Aujourd’hui, des milliers de « rigologues » sont passés par cette école et proposent des ateliers aux quatre coins de la France. « La rigologie va plus loin que le yoga du rire et invite, en libérant nos émotions stockées et en les exprimant en pleine conscience, à se reconnecter de manière plus profonde et plus durable à une joie authentique », conclut-elle.

Si Fabrice Loizeau et Corinne Cosseron reconnaissent les vertus thérapeutiques du rire, ils refusent néanmoins de parler de thérapie. « On retrouve dans des écrits du xixe siècle, les termes de “rirothérapie” ou “gélothérapie” pour mettre en avant des thérapies par le rire, mais nous refusons de mettre en avant l’aspect médical, car nous ne proposons pas de soins, mais une activité de bien-être qui a, bien sûr, des effets sur le corps et l’esprit », précise Fabrice Loizeau. « Le rire a des vertus évidentes et cela a été prouvé scientifiquement que dix à quinze minutes de rire par jour avaient un rôle dans la prévention des risques cardio-vasculaires [2], ajoute Corinne Cosseron. Mais il ne faut pas non plus le voir comme un médicament. Rire est quelque chose de naturel et sain pour l’homme, il faut le cultiver tous les jours. »

 

Rire en entreprise, vrai remède pour soigner les maux des travailleurs ?

Avec près de 400 clubs de rire en France, c’est plus de 15 000 « rieurs » qui se retrouvent pour s’accorder un moment de détente. Un remède naturel contre le stress qui séduit de plus en plus d’entreprises. « Quand j’interviens en entreprise pour proposer un cours de yoga du rire, les salariés passent un bon moment de convivialité même si certains ont du mal à lâcher prise », raconte Carole Fortuna. « Ce manque de lâcher-prise permet parfois de pointer des soucis de management et devient un point de départ pour désamorcer des choses, ajoute-t-elle. Pour optimiser la qualité au travail, certaines entreprises n’hésitent pas à faire appel à un “Chief Happiness Officer” soit un “Directeur Général du Bonheur”. » « C’est devenu très tendance, mais la réglementation encore très floue de cette profession fait qu’elle ne fait pas forcément ses preuves sur le terrain, souligne Fabrice Loizeau. Nos prestations sont majoritairement ponctuelles et pour amener un réel changement positif dans le quotidien des salariés, l’idéal serait de régulariser les interventions en s’adaptant à l’entreprise et ainsi enlever les barrières du doute sur ces nouvelles méthodes de bien-être au travail. » Un outil à développer donc, tant que le rire ne devient pas un pansement sur une jambe de bois.
* * * * *
_Problème à résoudre_.
Poursuivez, s'il vous plaît, le texte sur le rire ci-dessus, à partir de sa dernière phrase.

[Textes extraits page par page]
* * * * *
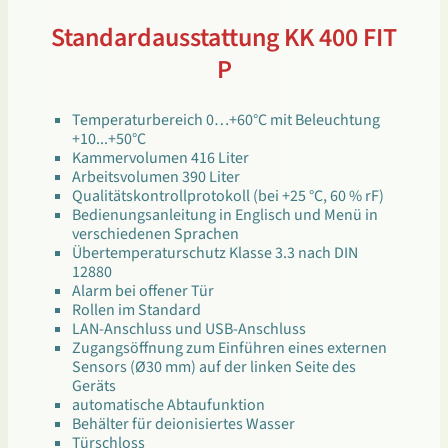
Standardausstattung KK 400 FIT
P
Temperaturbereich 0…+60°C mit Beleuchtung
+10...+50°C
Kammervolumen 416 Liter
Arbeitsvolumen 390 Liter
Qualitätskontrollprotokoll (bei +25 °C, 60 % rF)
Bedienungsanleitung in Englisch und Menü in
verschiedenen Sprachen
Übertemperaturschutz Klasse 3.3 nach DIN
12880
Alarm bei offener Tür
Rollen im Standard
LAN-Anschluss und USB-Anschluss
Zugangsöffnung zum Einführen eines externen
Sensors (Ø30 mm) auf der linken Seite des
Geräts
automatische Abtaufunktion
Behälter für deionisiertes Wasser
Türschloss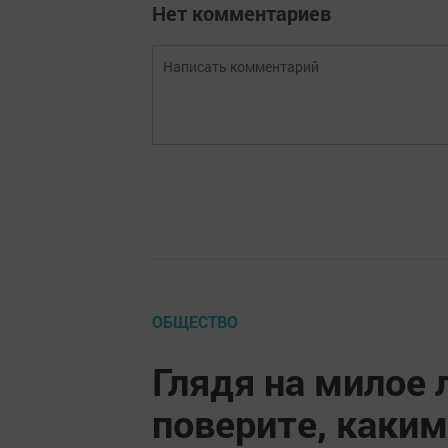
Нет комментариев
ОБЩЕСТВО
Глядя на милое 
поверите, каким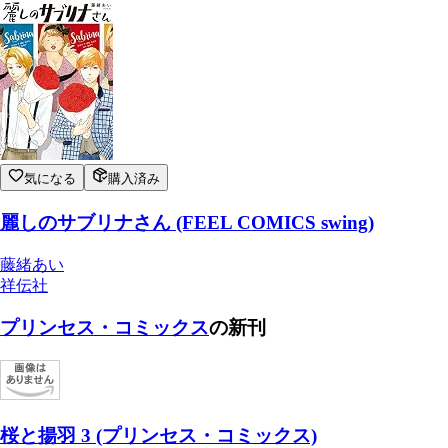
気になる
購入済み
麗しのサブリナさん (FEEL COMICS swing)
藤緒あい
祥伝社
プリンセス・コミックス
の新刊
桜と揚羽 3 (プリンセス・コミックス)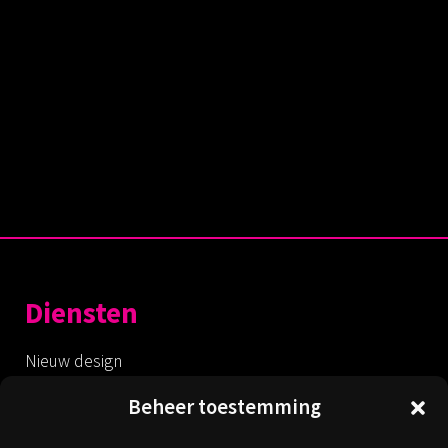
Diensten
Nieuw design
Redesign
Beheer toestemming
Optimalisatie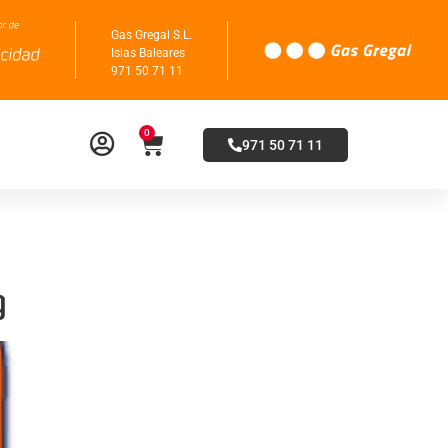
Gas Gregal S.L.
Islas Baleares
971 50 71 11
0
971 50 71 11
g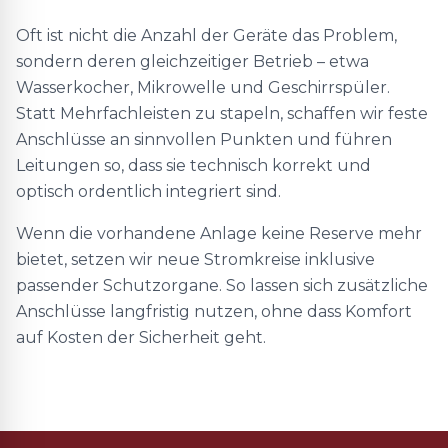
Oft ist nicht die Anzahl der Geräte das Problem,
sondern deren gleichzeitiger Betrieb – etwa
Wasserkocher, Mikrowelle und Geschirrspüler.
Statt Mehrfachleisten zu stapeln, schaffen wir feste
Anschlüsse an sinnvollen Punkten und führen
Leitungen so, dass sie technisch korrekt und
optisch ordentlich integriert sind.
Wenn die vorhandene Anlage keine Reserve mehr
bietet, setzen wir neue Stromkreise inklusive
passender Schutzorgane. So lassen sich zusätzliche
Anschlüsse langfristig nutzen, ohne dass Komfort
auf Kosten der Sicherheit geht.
* * * * *
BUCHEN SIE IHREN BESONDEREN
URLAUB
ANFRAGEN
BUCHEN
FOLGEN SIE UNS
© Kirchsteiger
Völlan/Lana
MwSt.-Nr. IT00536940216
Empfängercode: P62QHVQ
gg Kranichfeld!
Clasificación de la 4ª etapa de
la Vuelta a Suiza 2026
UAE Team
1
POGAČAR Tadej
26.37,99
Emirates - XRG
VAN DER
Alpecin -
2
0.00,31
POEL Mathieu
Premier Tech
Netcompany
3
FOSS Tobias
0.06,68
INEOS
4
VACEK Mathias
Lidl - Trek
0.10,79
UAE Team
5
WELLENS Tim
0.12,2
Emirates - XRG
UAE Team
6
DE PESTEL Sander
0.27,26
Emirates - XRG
* * * * *
_La réponse_.
 

Par Maëlys Vésir 

 

Pour aller plus loin

www.clubs-de-yoga-du-rire.com

www.formation-yogadurire.fr

www.ecolederire.org

www.rire-a-paris.com

 


Pour s’y retrouver

Yoga du rire : pratique de bien-être développée par le docteur indien Madan Kataria en 1995 qui combine des exercices de rire, d’étirements, de relaxation et de respiration empruntés au yoga.

Rigologie : terme déposé en 2002 par Corinne Cosseron pour désigner une technique psychocorporelle de développement personnel autour de la joie de vivre. Elle englobe plusieurs outils comme le yoga du rire, la psychologie positive, la méditation, la sophrologie ludique…

Gélothérapie : synonyme de thérapie par le rire, rirothérapie, rigolothérapie, zygomathérapie… ce terme désigne l’ensemble des méthodes de bien-être autour du rire pour garder une bonne santé (yoga du rire, rigologie…) ou mieux vivre la maladie (interventions dans les hôpitaux, les Ehpad, etc.)

Gélotologie : discipline scientifique et neuroscientifique qui étudie le rire et ses bienfaits sur le corps.


[1] Selon l’étude scientifique des docteurs Tara Kraft et Sarah Pressman de l’université du Kansas, un rire naturel ou bien forcé a les mêmes effets et permet de réduire le stress (Psychologies Science, 2012)

[2] Selon une étude d’une équipe de chercheurs américains de l’Université du Maryland dirigé par le docteur Michael Miller (American College of Cardiology [ACC], 2005).